Definindo cultura como o conjunto de traços distintivos, materiais e imateriais, intelectuais e afetivos, inclusive discriminado as representações simbólicas pertinentes ao entendimento mais amplo do tema, o governador Jaques Wagner encaminhou para apreciação da Assembleia Legislativa o projeto de lei dispondo sobre a Política Estadual de Cultura, instituindo o Sistema Estadual de Cultura. O presidente Marcelo Nilo já despachou a matéria para análise das comissões.
Segundo mensagem apresentando o projeto, esta iniciativa está em consonância com o projeto nacional de sistematização de um Plano Nacional de Cultura, instituído pela Lei Federal no 12.343, de 2 de dezembro de 2010. "Com o firme propósito de construir um Sistema Estadual de Cultura, a Bahia busca criar uma referência normativa para assegurar a descentralização decisória e de recursos, a gestão democrática e participativa, a transferência e a institucionalização dos procedimentos aptos à concretização de uma política cultural", frisou o governador.
Dentre os muitos princípios que nortearão o projeto, está o direito fundamental à cultura, no qual se respeitam os direitos humanos, com liberdade de criação, expressão e fruição. Serão observadas também a valorização, a identidade, a diversidade, a interculturalidade e a pluralidade, reconhecendo o direito à memória e às tradições, inclusive democratizando, descentralizando e desburocratizando o incentivo às pesquisas, criação, produção de bens e serviços culturais.

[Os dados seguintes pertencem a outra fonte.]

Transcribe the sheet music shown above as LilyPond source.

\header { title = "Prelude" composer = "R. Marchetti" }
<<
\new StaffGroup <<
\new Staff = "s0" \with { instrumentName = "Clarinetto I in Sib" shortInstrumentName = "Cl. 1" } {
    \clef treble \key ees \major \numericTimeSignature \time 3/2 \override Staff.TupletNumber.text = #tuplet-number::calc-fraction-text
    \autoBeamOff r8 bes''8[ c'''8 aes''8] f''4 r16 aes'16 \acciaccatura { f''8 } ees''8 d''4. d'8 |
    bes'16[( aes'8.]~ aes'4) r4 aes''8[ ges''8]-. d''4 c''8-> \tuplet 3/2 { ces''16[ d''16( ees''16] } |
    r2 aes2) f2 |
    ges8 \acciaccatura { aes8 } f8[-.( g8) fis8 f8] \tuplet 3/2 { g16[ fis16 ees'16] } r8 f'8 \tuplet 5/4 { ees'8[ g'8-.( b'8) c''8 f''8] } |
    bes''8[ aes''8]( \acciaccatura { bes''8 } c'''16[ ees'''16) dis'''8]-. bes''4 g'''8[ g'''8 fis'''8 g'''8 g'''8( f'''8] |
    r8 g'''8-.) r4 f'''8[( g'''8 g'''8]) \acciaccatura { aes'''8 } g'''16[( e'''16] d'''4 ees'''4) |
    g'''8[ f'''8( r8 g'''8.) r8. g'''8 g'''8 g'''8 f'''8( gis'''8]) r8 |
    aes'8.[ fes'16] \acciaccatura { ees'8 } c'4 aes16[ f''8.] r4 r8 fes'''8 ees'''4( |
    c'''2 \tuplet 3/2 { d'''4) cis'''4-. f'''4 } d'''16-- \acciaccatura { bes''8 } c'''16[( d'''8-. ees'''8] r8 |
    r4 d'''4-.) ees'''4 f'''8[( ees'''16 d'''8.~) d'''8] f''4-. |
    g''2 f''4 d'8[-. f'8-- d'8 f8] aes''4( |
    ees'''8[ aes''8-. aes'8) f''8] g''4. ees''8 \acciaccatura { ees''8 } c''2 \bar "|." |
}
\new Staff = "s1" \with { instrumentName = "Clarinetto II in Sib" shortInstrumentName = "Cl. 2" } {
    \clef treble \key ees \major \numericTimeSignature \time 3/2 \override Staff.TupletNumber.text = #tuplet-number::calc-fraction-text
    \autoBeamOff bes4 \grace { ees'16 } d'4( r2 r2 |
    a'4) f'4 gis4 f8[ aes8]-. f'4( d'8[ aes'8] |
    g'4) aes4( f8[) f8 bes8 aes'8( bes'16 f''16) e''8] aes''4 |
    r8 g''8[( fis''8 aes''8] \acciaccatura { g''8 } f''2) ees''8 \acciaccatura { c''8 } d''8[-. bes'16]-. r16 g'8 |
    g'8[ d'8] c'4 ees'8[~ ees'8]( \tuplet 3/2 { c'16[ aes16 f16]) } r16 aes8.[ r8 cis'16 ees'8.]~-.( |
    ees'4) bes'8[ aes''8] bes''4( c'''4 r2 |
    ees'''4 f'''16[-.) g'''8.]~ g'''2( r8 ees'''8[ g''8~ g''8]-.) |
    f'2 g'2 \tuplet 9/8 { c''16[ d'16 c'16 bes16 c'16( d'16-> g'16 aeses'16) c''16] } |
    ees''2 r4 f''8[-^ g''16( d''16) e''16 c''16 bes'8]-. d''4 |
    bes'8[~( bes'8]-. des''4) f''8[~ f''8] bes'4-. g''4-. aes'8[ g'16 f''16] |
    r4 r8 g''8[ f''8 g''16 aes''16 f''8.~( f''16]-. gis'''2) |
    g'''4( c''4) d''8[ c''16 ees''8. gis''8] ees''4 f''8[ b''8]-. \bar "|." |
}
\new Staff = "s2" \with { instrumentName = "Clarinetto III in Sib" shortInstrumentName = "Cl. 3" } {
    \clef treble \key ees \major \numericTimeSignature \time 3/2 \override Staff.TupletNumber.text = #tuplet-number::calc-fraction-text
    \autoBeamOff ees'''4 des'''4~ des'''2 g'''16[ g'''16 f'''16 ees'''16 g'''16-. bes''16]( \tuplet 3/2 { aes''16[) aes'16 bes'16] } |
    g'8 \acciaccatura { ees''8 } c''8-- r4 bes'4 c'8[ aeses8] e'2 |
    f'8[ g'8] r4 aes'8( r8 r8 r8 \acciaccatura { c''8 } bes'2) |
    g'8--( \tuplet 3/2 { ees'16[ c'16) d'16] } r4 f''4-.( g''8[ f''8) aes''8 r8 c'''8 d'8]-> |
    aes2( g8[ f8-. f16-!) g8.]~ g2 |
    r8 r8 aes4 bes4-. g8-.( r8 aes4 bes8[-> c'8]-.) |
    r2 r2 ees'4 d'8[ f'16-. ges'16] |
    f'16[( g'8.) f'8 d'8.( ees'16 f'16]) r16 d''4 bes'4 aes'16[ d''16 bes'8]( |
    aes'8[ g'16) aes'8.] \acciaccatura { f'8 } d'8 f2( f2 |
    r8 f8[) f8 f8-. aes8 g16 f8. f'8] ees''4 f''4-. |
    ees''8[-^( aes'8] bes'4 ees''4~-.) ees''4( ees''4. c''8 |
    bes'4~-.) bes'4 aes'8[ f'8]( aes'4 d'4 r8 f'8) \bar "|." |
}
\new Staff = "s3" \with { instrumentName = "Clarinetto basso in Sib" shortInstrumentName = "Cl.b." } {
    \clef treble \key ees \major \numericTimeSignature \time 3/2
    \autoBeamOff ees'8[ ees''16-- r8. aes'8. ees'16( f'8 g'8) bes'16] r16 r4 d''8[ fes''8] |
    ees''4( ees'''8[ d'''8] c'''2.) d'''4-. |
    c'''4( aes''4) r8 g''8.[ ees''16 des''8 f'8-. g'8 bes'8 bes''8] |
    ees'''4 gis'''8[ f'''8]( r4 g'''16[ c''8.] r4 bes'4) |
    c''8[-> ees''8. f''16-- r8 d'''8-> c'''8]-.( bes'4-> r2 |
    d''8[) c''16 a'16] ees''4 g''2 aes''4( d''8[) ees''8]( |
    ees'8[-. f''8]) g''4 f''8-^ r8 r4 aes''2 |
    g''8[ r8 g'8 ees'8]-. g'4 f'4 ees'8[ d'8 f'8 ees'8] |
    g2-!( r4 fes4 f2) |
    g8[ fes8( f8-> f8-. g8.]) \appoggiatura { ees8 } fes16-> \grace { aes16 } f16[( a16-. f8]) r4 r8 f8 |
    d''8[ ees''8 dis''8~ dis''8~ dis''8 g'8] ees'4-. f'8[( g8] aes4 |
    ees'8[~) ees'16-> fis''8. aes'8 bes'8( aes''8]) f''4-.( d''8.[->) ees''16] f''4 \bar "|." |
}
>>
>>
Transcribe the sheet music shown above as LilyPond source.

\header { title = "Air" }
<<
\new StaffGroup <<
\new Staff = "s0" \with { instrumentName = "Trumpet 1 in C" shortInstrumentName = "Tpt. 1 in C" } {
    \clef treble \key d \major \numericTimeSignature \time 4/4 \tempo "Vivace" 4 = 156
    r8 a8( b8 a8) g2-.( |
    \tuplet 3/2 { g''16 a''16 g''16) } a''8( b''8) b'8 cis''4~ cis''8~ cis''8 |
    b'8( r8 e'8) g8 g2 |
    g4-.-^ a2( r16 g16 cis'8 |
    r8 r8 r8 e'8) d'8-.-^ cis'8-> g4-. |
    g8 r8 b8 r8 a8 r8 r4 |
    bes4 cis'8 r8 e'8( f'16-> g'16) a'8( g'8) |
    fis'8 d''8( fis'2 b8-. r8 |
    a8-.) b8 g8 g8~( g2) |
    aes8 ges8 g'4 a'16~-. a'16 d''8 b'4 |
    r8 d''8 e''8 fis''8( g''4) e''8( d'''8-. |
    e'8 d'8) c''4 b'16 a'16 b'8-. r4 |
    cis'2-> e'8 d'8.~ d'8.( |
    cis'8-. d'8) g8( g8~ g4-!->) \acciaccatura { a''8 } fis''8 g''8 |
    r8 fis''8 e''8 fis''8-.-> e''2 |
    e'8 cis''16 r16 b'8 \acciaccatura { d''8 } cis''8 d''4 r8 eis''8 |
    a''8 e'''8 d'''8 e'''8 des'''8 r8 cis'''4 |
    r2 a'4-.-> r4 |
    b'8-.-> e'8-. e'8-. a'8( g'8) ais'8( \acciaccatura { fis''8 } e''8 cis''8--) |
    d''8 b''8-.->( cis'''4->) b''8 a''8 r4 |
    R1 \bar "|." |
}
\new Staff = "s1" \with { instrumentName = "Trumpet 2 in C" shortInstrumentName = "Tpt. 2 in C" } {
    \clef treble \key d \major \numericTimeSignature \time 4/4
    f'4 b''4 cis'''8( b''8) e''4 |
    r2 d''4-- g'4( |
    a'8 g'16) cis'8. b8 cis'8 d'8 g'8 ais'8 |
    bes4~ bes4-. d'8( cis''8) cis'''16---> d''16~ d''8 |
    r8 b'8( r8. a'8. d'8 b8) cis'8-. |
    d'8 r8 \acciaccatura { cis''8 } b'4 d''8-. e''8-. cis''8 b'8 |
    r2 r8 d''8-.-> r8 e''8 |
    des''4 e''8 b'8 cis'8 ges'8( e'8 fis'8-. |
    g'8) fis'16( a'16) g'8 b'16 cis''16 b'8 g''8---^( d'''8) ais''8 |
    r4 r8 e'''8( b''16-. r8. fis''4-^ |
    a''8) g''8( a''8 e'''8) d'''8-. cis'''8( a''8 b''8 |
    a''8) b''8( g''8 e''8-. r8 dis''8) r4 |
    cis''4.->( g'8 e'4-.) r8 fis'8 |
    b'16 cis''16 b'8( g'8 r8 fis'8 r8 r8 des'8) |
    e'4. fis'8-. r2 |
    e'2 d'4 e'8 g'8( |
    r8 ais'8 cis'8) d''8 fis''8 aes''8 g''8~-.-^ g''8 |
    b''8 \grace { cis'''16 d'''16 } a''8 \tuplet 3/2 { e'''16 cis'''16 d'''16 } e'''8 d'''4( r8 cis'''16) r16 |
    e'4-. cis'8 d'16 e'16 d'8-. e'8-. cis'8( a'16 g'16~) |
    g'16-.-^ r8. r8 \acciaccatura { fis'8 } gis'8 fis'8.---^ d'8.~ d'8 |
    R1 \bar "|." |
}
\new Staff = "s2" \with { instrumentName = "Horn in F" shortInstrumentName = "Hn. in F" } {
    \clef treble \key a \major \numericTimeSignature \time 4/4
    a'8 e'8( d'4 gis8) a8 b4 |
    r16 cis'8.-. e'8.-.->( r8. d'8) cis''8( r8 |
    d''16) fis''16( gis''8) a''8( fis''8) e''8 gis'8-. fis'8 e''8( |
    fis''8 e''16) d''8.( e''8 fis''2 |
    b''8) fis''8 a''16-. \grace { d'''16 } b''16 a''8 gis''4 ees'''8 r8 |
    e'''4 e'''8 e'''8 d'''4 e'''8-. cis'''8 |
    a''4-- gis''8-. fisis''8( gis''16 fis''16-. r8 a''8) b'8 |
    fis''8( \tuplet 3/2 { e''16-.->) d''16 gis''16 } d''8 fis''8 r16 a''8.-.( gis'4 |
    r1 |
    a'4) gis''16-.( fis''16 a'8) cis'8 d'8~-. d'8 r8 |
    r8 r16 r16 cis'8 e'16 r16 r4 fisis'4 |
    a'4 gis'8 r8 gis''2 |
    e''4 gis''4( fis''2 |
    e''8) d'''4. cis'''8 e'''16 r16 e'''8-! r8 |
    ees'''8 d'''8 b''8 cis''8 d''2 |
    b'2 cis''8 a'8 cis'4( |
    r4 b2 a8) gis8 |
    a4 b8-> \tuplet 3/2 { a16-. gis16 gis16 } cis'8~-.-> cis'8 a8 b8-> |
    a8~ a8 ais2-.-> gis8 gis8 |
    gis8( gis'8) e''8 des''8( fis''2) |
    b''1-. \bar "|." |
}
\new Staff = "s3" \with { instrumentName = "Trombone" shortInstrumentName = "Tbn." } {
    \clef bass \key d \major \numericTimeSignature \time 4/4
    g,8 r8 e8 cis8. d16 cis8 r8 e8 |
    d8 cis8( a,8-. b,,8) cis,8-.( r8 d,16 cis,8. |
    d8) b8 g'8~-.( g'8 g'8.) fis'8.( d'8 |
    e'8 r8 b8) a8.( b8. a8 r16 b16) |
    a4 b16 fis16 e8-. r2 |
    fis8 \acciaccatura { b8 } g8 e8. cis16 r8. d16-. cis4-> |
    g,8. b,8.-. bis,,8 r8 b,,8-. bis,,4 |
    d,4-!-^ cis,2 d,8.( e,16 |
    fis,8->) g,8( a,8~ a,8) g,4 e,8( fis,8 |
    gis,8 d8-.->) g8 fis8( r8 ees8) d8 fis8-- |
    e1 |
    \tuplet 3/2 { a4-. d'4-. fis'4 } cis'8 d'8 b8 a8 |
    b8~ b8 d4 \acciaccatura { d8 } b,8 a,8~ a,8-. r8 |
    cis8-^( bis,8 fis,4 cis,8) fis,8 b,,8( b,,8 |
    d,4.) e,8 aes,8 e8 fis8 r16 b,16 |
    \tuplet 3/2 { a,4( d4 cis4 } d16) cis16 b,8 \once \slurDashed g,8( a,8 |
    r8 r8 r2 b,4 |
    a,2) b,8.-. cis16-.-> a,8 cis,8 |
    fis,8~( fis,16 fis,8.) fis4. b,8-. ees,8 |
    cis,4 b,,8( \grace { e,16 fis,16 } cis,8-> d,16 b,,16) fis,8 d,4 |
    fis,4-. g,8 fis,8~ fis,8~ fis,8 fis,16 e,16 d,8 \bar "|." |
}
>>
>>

Por isso, o Artigo 3o estipula que este projeto abrange as expressões e os bens de natureza material e imaterial, tomados individualmente ou em conjunto, atuando com ações que façam referência à identidade, à memória dos diferentes grupos formadores da sociedade. Dentre os 108 itens citados, estão acervos públicos, antiquários, arte digital, capoeira, circo, falares, feiras e festas populares, artesanatos, fotografia, gastronomia, paisagens naturais, redes sociais, sebos e tradições.
Para ele, com a aprovação deste texto será instituída uma nova ordem na política cultural do Estado, conduzindo uma das experiências mais avançadas neste campo, já que considera poucos os entes federados que optam por este caminho no país. "Importa dizer, ainda, que a proposição é fruto de um intenso debate que envolveu vários segmentos culturais do Estado, por meio de suas diversas instâncias, realizado através de seminários e fóruns qualificados, como o Conselho Estadual de Cultura", concluiu o governador.